河合律也と青島ユウトにとっては、”契りの場所”である児童館の入り口で、二人は落ち合った。


そこから5分ほど歩くと、閑静な住宅街の中の一角に佇む割と新しい一軒家に到着した。
藤巻ヨーコの家は、白い外壁の輸入住宅っぽい2階建てだった。


「ずいぶん、きれいな家だね」


「ああ。オレも1回しか来てないけど、何でも数年前に改築したんだって」


「へえ…。けっこうお金持ちなのかな…」


「らしいや。さあ、入ろうぜ」


***


”ピンポーン…”


門柱のインターフォンはテレビモニター付のようだったが、ヨーコは直接玄関から出てきた。


「ようこそ~、待ってたわ。どうぞ、入って」


どう見ても普段着には見えないカッコで出迎えてくれたヨーコは、二人を家に招き入れた。
一目で化粧したてとわかるヨーコは、香水の匂いもプンプン漂わせ、もはや今夜を期したモードは年頃の少年には透けて見えた。


***


「こんばんわ~」


「ああ、こんばんわ」


2階の部屋に通されたユウトと律也の目には、すでに到着していた、これまた”どこへお出かけよ?”といったいでたちの、チヅルの姿が飛びこんできた。

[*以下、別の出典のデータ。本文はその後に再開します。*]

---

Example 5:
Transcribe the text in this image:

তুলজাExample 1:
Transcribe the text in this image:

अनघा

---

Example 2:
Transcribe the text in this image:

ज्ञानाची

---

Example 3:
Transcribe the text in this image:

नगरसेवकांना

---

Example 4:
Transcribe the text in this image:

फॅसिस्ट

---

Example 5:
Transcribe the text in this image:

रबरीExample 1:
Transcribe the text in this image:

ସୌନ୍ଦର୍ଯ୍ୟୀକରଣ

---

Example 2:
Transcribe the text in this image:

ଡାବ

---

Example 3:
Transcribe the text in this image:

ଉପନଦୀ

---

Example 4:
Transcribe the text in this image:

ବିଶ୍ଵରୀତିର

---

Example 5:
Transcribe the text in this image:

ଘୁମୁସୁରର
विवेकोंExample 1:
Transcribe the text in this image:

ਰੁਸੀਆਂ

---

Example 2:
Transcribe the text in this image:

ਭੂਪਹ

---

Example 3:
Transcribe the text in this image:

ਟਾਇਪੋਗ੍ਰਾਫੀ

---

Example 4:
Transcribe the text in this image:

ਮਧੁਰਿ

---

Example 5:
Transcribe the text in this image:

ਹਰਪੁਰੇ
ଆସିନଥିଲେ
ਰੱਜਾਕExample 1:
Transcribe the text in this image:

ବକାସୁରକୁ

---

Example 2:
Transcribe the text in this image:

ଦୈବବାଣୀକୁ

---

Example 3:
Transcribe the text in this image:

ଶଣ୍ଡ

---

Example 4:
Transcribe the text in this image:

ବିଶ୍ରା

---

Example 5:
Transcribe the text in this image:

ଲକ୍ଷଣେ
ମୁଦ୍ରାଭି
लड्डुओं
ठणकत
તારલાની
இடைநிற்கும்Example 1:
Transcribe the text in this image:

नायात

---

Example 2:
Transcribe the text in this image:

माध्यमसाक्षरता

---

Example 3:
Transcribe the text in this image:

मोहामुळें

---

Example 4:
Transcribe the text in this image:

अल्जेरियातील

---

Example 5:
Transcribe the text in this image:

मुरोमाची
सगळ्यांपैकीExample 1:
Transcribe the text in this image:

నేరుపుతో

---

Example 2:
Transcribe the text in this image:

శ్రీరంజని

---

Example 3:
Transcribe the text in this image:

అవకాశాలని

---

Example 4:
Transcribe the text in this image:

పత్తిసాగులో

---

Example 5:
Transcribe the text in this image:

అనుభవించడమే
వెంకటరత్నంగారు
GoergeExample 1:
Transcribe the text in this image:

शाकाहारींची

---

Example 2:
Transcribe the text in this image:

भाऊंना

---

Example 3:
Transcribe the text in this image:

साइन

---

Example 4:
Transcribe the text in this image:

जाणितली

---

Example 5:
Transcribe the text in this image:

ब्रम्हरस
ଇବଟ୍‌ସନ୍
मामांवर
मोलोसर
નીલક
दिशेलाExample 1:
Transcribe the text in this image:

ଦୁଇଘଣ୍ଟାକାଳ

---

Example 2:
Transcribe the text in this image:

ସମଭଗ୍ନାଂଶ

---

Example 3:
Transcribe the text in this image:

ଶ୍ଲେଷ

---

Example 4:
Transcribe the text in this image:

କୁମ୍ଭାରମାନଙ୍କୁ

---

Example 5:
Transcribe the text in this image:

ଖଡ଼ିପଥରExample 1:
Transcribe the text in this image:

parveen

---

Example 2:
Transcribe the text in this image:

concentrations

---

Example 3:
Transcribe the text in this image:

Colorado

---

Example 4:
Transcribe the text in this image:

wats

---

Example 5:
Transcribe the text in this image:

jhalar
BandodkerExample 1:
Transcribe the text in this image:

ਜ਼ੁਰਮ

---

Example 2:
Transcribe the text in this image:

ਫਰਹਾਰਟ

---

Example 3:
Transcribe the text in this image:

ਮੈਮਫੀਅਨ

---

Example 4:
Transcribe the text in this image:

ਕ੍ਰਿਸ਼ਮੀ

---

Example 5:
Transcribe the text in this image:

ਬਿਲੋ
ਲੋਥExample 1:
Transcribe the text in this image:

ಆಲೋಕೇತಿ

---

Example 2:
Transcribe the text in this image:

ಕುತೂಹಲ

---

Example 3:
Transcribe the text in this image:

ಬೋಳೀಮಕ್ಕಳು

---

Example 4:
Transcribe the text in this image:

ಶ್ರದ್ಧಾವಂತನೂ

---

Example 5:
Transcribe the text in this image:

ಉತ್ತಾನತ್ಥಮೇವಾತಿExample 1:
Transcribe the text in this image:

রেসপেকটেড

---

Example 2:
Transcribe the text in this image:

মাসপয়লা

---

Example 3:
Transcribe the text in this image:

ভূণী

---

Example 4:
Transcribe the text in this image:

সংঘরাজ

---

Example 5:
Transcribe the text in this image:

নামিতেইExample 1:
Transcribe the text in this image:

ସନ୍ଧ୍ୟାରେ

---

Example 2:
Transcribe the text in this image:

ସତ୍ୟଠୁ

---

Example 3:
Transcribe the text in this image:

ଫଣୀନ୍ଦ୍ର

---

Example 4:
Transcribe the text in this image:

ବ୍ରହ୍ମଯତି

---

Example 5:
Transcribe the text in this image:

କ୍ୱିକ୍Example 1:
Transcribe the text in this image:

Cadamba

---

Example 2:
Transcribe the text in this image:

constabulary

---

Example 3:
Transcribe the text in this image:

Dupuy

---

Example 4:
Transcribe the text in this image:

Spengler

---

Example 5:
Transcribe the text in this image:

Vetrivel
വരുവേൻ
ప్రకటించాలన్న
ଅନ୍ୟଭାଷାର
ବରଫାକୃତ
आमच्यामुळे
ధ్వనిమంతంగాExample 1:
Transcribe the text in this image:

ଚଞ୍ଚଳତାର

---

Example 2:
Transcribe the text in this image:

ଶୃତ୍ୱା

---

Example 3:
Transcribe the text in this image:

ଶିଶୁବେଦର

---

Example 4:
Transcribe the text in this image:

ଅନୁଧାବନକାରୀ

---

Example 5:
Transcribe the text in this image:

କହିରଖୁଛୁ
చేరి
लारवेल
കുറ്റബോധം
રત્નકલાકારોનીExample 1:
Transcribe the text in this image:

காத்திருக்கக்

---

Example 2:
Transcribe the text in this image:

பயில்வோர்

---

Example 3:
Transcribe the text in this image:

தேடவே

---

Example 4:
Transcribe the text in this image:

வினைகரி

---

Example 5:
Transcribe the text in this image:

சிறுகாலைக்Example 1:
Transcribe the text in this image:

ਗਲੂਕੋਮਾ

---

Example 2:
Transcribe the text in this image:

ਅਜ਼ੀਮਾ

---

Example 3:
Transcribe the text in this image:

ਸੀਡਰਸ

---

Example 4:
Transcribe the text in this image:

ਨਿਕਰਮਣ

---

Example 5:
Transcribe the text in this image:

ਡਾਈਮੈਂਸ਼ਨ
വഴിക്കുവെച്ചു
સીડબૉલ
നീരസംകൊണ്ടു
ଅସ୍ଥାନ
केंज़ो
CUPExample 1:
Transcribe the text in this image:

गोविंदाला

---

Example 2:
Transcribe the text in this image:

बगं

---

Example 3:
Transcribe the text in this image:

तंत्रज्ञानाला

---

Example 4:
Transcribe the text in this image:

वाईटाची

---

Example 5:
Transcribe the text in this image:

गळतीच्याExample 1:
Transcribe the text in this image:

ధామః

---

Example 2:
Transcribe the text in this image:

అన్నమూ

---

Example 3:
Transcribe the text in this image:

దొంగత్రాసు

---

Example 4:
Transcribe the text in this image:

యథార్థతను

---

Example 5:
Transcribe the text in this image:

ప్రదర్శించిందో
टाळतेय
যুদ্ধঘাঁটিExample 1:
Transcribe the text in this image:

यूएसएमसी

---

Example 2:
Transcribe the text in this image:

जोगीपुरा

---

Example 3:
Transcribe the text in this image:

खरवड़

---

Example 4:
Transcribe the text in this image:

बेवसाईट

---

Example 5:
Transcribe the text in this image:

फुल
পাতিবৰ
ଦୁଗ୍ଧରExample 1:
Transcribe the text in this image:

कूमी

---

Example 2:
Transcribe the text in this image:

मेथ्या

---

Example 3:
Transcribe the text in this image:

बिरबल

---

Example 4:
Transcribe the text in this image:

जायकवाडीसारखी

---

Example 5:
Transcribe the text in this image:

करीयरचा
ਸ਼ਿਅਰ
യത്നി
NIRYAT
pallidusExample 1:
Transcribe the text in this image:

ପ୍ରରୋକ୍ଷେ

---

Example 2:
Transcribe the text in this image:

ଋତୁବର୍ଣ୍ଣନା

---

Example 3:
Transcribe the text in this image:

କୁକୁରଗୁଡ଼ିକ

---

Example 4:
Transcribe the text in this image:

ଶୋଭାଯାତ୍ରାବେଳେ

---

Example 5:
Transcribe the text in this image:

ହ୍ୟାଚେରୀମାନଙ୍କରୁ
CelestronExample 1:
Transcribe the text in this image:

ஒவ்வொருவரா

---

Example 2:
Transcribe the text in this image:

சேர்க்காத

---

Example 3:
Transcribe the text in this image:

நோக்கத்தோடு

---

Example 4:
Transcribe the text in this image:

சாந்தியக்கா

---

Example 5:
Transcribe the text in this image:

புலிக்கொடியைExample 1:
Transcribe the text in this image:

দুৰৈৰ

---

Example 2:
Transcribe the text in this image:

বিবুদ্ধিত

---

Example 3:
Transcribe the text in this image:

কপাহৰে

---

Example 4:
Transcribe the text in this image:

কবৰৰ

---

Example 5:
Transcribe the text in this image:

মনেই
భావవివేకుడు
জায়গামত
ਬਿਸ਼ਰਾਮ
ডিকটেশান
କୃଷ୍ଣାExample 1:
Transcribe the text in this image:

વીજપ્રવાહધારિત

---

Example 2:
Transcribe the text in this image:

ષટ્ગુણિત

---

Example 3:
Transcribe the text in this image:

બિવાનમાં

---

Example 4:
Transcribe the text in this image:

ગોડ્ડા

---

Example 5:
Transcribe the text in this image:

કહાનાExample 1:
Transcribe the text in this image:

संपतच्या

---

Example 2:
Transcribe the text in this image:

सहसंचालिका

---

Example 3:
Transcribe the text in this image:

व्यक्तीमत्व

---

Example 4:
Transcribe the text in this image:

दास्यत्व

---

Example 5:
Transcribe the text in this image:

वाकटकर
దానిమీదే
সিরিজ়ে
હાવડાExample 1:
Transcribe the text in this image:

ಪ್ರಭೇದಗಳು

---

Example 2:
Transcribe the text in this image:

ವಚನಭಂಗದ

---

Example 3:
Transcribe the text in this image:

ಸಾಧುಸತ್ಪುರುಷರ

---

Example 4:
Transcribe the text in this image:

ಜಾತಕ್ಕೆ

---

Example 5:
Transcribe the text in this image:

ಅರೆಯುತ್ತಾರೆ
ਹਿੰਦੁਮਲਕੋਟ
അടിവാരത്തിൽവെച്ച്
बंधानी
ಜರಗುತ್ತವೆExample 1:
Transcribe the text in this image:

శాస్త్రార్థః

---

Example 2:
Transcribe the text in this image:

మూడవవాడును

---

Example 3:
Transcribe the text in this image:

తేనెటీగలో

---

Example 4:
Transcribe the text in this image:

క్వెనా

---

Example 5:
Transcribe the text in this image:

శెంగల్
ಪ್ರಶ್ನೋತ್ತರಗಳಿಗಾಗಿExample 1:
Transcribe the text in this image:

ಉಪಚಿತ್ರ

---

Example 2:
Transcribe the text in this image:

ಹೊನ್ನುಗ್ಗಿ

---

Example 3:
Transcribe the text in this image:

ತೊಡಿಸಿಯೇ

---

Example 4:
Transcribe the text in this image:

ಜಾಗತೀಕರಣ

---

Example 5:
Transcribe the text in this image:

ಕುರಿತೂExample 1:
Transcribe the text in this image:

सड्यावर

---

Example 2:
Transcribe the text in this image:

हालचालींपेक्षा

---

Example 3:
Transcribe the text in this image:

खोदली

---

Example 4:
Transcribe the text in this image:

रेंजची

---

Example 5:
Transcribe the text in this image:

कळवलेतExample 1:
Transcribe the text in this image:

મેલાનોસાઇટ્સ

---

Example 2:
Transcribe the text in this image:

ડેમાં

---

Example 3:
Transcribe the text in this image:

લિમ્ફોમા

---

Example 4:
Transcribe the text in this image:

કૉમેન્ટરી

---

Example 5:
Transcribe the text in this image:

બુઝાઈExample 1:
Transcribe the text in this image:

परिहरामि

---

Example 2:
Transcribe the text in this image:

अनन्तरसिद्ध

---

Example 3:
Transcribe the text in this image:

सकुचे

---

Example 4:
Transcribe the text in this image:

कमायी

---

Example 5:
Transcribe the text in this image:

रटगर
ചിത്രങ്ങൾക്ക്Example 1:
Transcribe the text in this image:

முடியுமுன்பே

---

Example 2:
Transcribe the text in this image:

「もう準備万端よ。ユウトは、ここね。ああ、律也君はそこ。チヅルのとなりに座って。べったりくっついちゃってもいいわよ。アハハハ…」


「やだ、ヨーコ。夜は長いんだからさー。律也君、はい、ココどーぞ」


”もう酔っぱらってるのか?このお姉さんたち…”


律也は予想外にハイテンションなお姉さん二人に、初っ端、面食らってしまった。


***


「律也、じゃあ、掛けようぜ」


「うん…」


二人は”指定”された場所へ腰を下ろした。
すでにビールと豪勢なつまみ類が並んだガラステーブルには、ユウトとヨーコ、律也とチヅルがそれぞれ並んで座り、正面を向く陣形となった…。